Goodwil Pakpahan sebagai leader vocal, sipenyanyi muda yang punya vocal “mangiris ate ate” ini sepertinya tau bahwa vocalnya masih perlu banyak diasah untuk mendekati keganasan vocal seperti yang dimiliki oleh Asito Situmeang dari Trio The King, apakah dia sadar atau tidak, ada unsur sengau yang enak didengar.

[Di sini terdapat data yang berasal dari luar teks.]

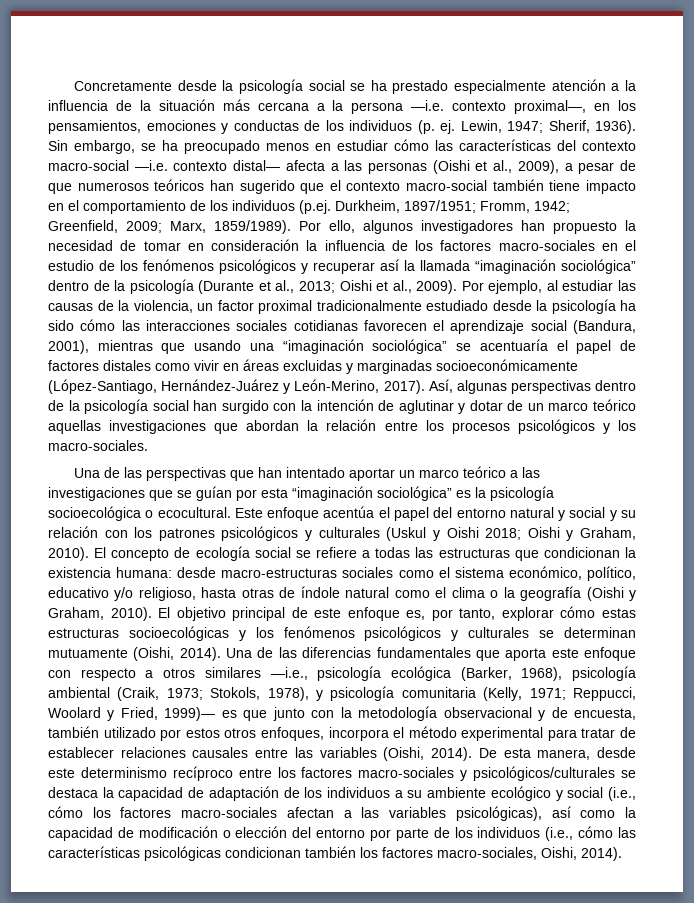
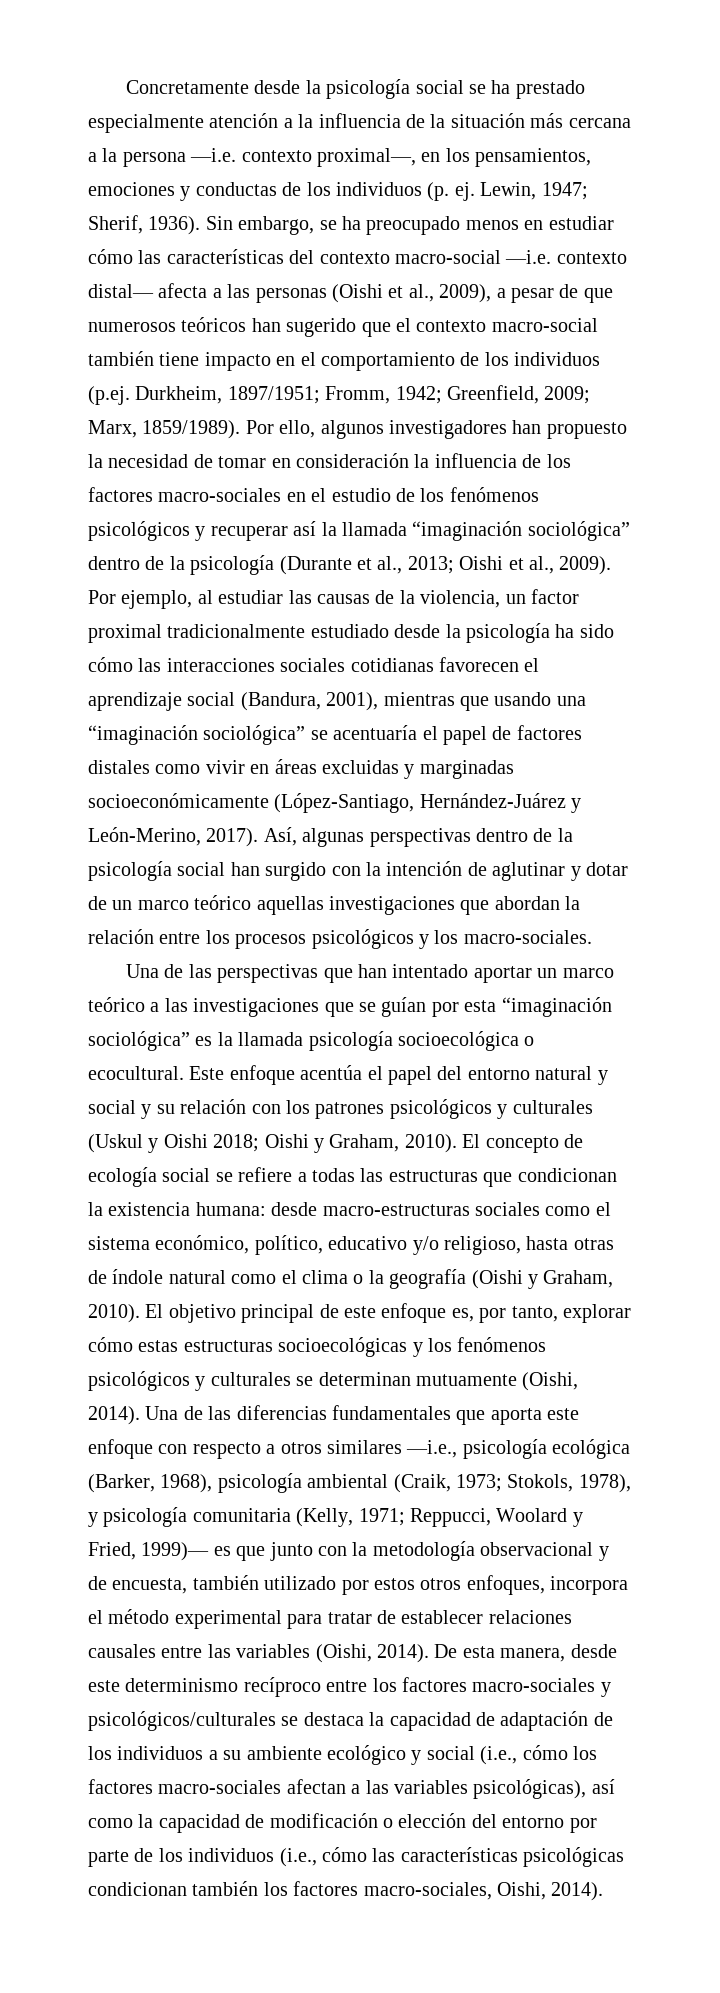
(486, 492) none -> [238,1032,304,1046] llamada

Kalau mereka dahulu sering membawakan lagu andung andung, tapi belakangan ini mereka lebih sering dengan lagu tema percintaan. mereka mungkin sadar salah satu album mereka “Boha Ma Bahenon Hu” ciptaan William Naibaho tidak mampu mendongkrak pasar walaupun mereka lakoni secara total, dan pembuatan video clipnya pun diperankan mereka sendiri dengan adegan menjual koran di jalanan jakarta.
Kebanyakan penggemar mereka berada di Pulau Batam dan Pekanbaru, mereka kerap bolak balik ke daerah ini untuk meghibur acara acara batak maupun acara acara gereja. sebelum saya lupa, ada baiknya mereka juga belajar bagaimana meng-entertaint penonton batak, daripada mereka sekedar komunikasi satu arah, tanpa mengikut sertakan penontonnya, mungkin mereka akan lebih baik sering menyaksikan penampilan Trio Lamtama, bagaiman Nixon Simanjuntak mampu “menipu” penontonnya sekedar mengambil nafas untuk lagu berikutnya dia sisipkan lawakan yang segar agar penonton tidak merasa ditipu.

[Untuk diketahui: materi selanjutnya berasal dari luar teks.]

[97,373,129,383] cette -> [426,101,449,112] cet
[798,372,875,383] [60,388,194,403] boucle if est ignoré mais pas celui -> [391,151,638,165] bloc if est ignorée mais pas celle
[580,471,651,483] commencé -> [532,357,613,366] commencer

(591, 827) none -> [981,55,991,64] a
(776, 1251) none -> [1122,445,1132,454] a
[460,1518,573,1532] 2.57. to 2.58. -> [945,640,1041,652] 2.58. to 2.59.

Ada yang lebih menarik dari mereka, mungkin diantara mereka ada yang mempunyai darah bisnis mengalir ditubuhnya, sampai sampai mulai dari tahun 2006 produksi album batak mereka lakukan atas prakarsa sendiri, maksudnya mereka mau berkorban untuk menyisipkan penghasilan mereka selama bernyanyi di cafe cafe (honor, saweran, tips), mereka tumpahkan untuk modal produksi sendiri, sampai saat ini mereka telah berhasil meproduksi sendiri sebanyak 2 album, Fantastis!!.

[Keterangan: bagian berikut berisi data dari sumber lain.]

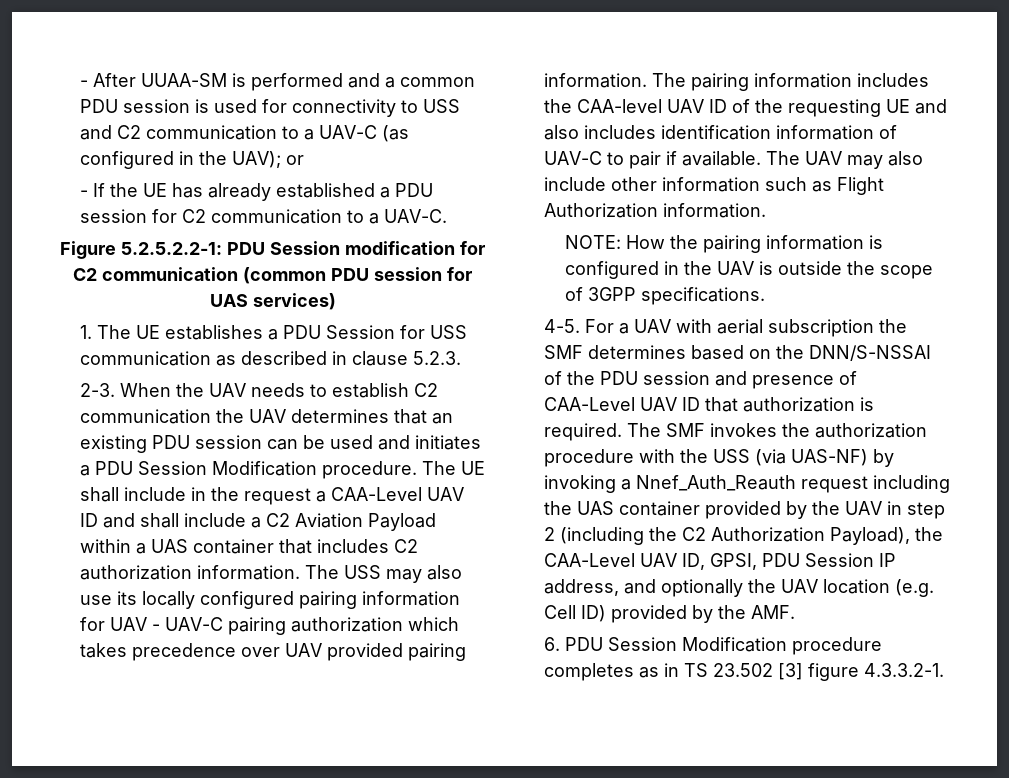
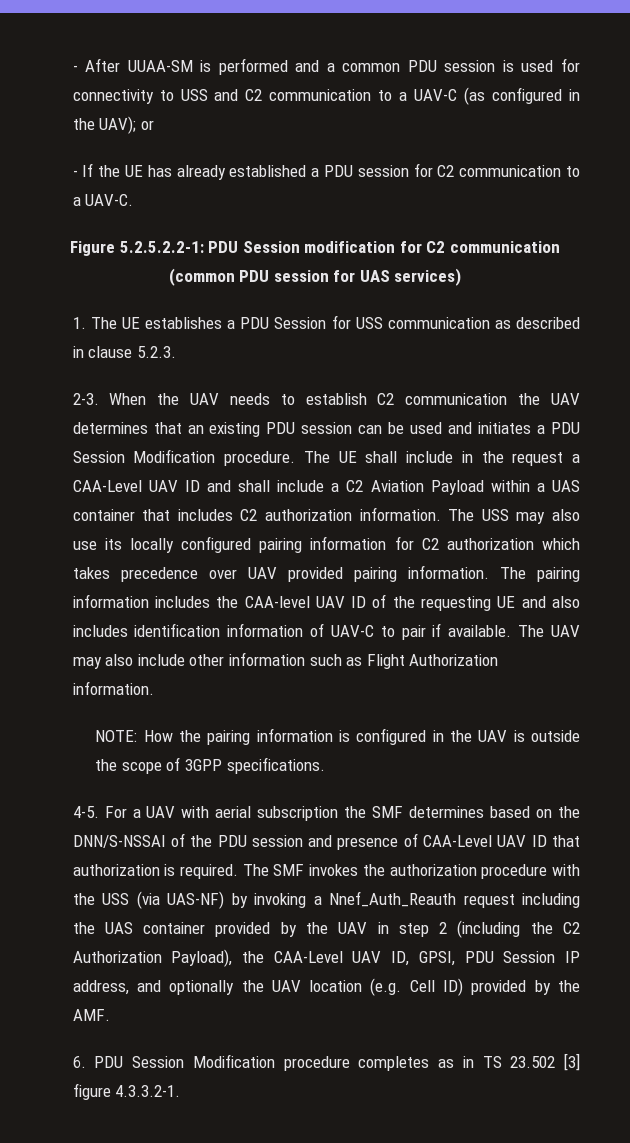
[109,617,286,635] UAV - UAV-C pairing -> [421,538,439,550] C2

Kelihaian mereka untuk mendekati artis senior pantas untuk dipelajari, pada tahun 2006 mereka mampu membujuk Charles Simbolon dan Rani Simbolon untuk ikut sebagai bintang tamu pada album mereka, sekaligus untuk membawakan lagu yang khusus diperuntukkan kepada salah satu orang batak kaya yang ada di Pekanbaru, siapa lagi kalau bukan Pak Hutahaean. Tapi sebaiknya mereka menghindari pembuatan album seperti ini jika ingin nama mereka lebih profesional.
Seperti yang saya jelaskan diatas, Trio ini adalah salah satu peserta kompetisi dengan trio trio lainnya untuk mencapai titik puncak kejayaan, itupun dengan syarat… apabila mereka sadar kelemahan kelemahan yang mereka miliki sekarang.
Penyanyi, Produser dan Distributor… adalah pekerjaan baru mereka, tapi jangan lupa bahwa sebenarnya jauh lebih penting bagaimana mereka membangun kepercayaan pasar dengan olah vocal yang sempurna. Hal yang sangat langka terjadi bisa sukses untuk menjalani ke tiga profesi itu.
Marsada Sada Bulung
Nungnga pasigat sigat bulung gaol
Manang mangarukkari sidingolon
Ma ho nian ale daborukku
Boru da hasian
Nungnga massai leleng naung marsirang
Jala sinirang ni da hamatean
Alai ikkon saonari ma tarsunggul
Diparmulian mon
Reff.
Alai di ida ho ma au inang
Marsada sada bulung inang mon
Lao mangadopi pesta mi boru
Dipesta pamasu masuon mon
Unang pola sai tangis ho inang
Boru hasian ku
Unang pola sai tangis ho inang
Apusi ilumi
………………
hm…….. lagu yang sedih dibawakan dengan sempurna oleh Rita Butarbutar, lagu ini karya cipta Johny S. Manurung dan dipopulerkan tahun 1995.